一文快速入手：多实例学习-轻识

翻译自Medium:https://medium.com/swlh/multiple-instance-learning-c49bd21f5620

导读

当涉及到在医学领域中应用计算机视觉时，大多数任务涉及到:

(1) 用于诊断的图像分类任务

(2) 识别和分离病变区域的分割任务

然而，在病理学癌症检测中，这并不总是可能的。获取标签既费时又费力。此外，病理切片的分辨率最高可达200000 x 100000像素，并且它们不适合在内存中进行分类，因为例如，ImageNet仅使用224 x 224像素进行训练。下采样通常不是一个选项，因为我们试图检测一个微小的区域，例如从300×300像素区域(图1中的几个点)变化的癌区域。

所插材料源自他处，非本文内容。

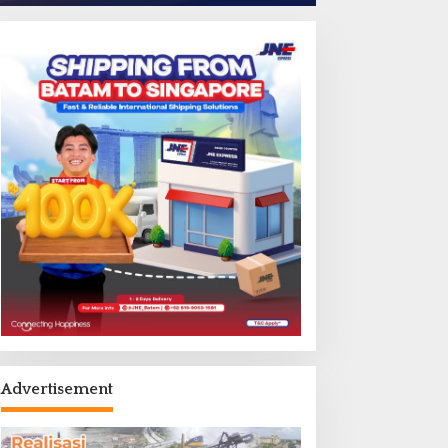
Batam
,
Headline
,
Travel
,
Wisata
Grand Mercure Batam Centre Ha
Penawaran Eksklusif “The Grand
ni 18, 2026
Advertisement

图一:来自patient_ 004 _ node _ 004(cameloyon 17)的幻灯片

在这种情况下，我们可以使用多实例学习(Multiple Instance Learning)，这是一种弱监督学习方法，它采用一组包含许多实例的标记包，而不是接收一组标记实例。

假设我们有病理切片和每张切片的标签。因为我们不能在整个幻灯片上训练分类器，所以我们将每个幻灯片分成小块，在GPU上一次只处理几个小块。然而，我们不知道每个图块的标签，因此我们需要多实例学习。在MIL框架中，幻灯片是“包”，切片是“实例”。通过使用它，我们能够节省标记工作，并利用弱标记数据。

当我们有患者的病理切片时，我们希望预测大切片是否包含癌细胞，或者缩小患者是否有恶性细胞，多实例学习是一个很好的选择，因为医生不需要分割单个细胞或标记每个切片。只有整张幻灯片需要标签。

一般来说，多实例学习可以处理分类问题、回归问题、排序问题和聚类问题，但我们这里主要关注分类问题。

在这篇文章中，我将通过一个基于 MNIST 数据集的简单示例来解释 MIL 如何工作。如果你不熟悉 MNIST 数据集，这里有一个[关于 MNIST 数据集](https://www.kaggle.com/ngbolin/mnist-dataset-digit-recognizer)的[Kaggle 竞赛](https://www.kaggle.com/ngbolin/mnist-dataset-digit-recognizer)的链接，你可以看看。

MNIST数据集简介

MNIST数据集是一个手写数字的大型数据库，每个图像都有一个从0到9的标签。它有6万张图像的训练集和1万张图像的测试集。每个的尺寸是28 x 28的灰度图。

图 2: Minst 手写分类数据集

多实例学习的问题简述

一个袋子里的xi每个实例都有一个标签yi。我们将包的标签定义为:

Y = 1，如果存在 yi ==1

Y = 0，如果对于每个yi，yi == 0

在MNIST数据集上应用多元线性回归的流程

作为概述，我们将首先在实例标记的数据集上预训练 ResNet 模型，然后将袋子标记的数据集馈送到模型中并提取特征。最后，我们对它们应用 MIL。

步骤 1：将原始 MNIST 数据集拆分为袋标记集以进行适当的 MIL 训练和实例标记集。

创建 MIL-MNIST 玩具数据集：

MNIST 数据集是分类任务的标准基准。为了使它成为一个 MIL 问题，我们需要首先通过将几个数字（实例）分组到一个包中来构建 MIL-MNIST 数据集。

在我们的 MNIST 示例中，如果一个实例的标签为“1”，我们会将袋子标签分配为“1”；如果除“1”之外的所有实例标签都是“0-9”，那么我们将袋子标签分配为“0”。

如下图所示，红色填充的袋子的袋子标签为“1”，蓝色填充的袋子的袋子标签为“0”。

图 3：袋子和实例标签

我们将每个图像随机放入一个包中，每个包包含 3 到 7 个实例。为了节省内存，我们使用索引来表示图像（如下图）。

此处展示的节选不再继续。